Covid-19
Un bilan très contrasté pour les producteurs fermiers de l'Isère

A la demande de l'ANPLF, l'Association des producteurs fermiers de l'Isère a mené une enquête détaillée sur les conséquences de la crise sanitaire dans la filière. L'hétérogénéité des situations est généralement liée aux circuits de commercialisation.
Un bilan très contrasté pour les producteurs fermiers de l'Isère

Même si, aux dires des grands médias nationaux, les consommateurs se sont orientés vers des produits français et locaux pendant le confinement, tous les producteurs de fromages fermiers n'ont pas bénéficié de cet élan. C'est ce que révèle une enquête réalisée par l'Association nationale des producteurs laitiers fermiers. Afin de mieux appréhender les conséquences économiques des mesures en vigueur dans le cadre de la crise Covid-19 sur la filière, l'ANPLF et ses structures membres (dont l'APFI) ont interrogé directement leurs producteurs adhérents. En Isère, 40% des adhérents ont répondu, soit 50 producteurs (1).
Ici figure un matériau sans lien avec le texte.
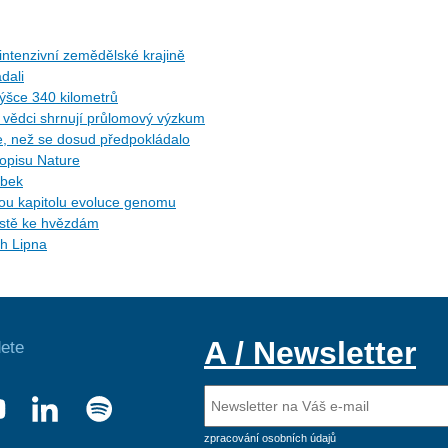
ntenzivní zemědělské krajině
dali
ýšce 340 kilometrů
ů: vědci shrnují průlomový výzkum
ce, než se dosud předpokládalo
sopisu Nature
ybek
ytou kapitolu evoluce genomu
cestě ke hvězdám
ch Lipna
A / Newsletter
ete
zpracování osobních údajů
L'APFI a relevé que les pertes du fait de la fermeture de certains circuits commerciaux ont été importantes pour un tiers des producteurs fermiers de l'Isère.
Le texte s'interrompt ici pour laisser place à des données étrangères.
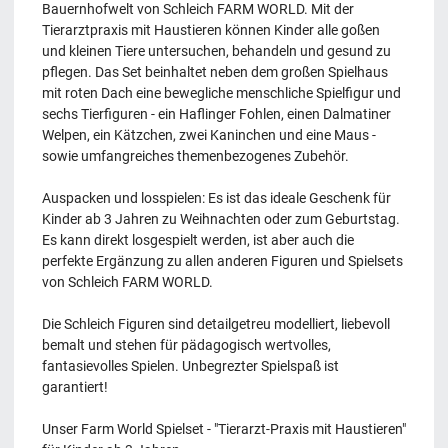
Bauernhofwelt von Schleich FARM WORLD. Mit der
Tierarztpraxis mit Haustieren können Kinder alle goßen
und kleinen Tiere untersuchen, behandeln und gesund zu
pflegen. Das Set beinhaltet neben dem großen Spielhaus
mit roten Dach eine bewegliche menschliche Spielfigur und
sechs Tierfiguren - ein Haflinger Fohlen, einen Dalmatiner
Welpen, ein Kätzchen, zwei Kaninchen und eine Maus -
sowie umfangreiches themenbezogenes Zubehör.
Auspacken und losspielen: Es ist das ideale Geschenk für
Kinder ab 3 Jahren zu Weihnachten oder zum Geburtstag.
Es kann direkt losgespielt werden, ist aber auch die
perfekte Ergänzung zu allen anderen Figuren und Spielsets
von Schleich FARM WORLD.
Die Schleich Figuren sind detailgetreu modelliert, liebevoll
bemalt und stehen für pädagogisch wertvolles,
fantasievolles Spielen. Unbegrezter Spielspaß ist
garantiert!
Unser Farm World Spielset - "Tierarzt-Praxis mit Haustieren"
L'APFI a ainsi relevé que les pertes du fait de la fermeture de certains circuits commerciaux ont été importantes pour un tiers d'entre de ses membres. C'est moins qu'au niveau national (près de la moitié), mais cela n'en a pas moins fragilisé les structures impactées. Pour les autres, la limitation des pertes a été coûteuse en termes de travail et de charge mentale.

Limitation des pertes

Si les effets de la crise ont été un peu atténués en Isère, c'est sans doute en raison de la part importante de vente à la ferme et en points de vente collectifs (PVC). Rappelons que notre département est le premier en nombre de PVC avec 24 points de vente. A contrario, les circuits de vente via les GMS, la restauration collective et commerciale sont moins développés qu’au niveau national. La fermeture de la restauration hors foyers et des rayons traditionnels des grandes surfaces a donc proportionnellement concerné moins de fermes. La part de la clientèle liée au tourisme est également moins importante en Isère que dans d’autres régions et le confinement est intervenu à la fin de la saison de ski, dans une période de moindre affluence.

Marchés plébiscités

Autre enseignement : les marchés constituent le circuit le plus souvent cité par les producteurs fermiers isérois comme circuit en forte contraction. Là encore, la proportion de baisse est moins forte qu’au niveau national, mais elle reste très importante : 65% des producteurs vendant sur les marchés sont dans cette situation, du fait du refus de nombreuses communes de demander une dérogation. Quelques producteurs ont cependant déclaré une hausse de chiffre d’affaire sur ce créneau. On peut en déduire que les marchés qui sont restés ouverts ont été plébiscités par les consommateurs.

22% des producteurs fermiers de l'Isère ont dû jeter du lait, des produits finis ou réduire leur production pour faire face à la crise.

Enfin, la part des producteurs isérois n'ayant pas fait évoluer leurs pratiques avec la crise a été plus élevée qu’au niveau national (près de 30% des exploitations ayant répondu au questionnaire), sans doute du fait des moindres conséquences commerciales de la crise dans le département. Toutefois, 40% ont fabriqué plus de fromages à affinage plus long. 30 % ont développé de nouveaux modes de commercialisation (drive fermiers, tournées à domicile) avec des conséquences lourdes en termes de travail. Il faut également souligner que 22% ont dû jeter du lait, des produits finis ou réduire leur production pour faire face à la crise. Ces fortes pertes auraient pu être évitées, si les marchés étaient restés ouverts. Les producteurs fermiers espèrent d’ailleurs que, sur ce point particulier, le déconfinement ne sera pas trop lent. Les marchés sont structurellement moins risqués (atmosphère extérieure, pas de libre-service). D'autant que sur ceux qui sont restés ouverts, les mesures sanitaires mises en place ont bien souvent été plus rigoureuses que dans beaucoup de supermarchés.

Gilles Testanière - APFI

(1) Parmi les adhérents qui ont répondu à l'enquête, 46% sont en caprins, 36% en bovins, 2% en ovins et le reste en troupeau mixte, proportions qui sont à l'image du département. La représentativité de l'échantillon permet donc de tirer des conclusions significatives.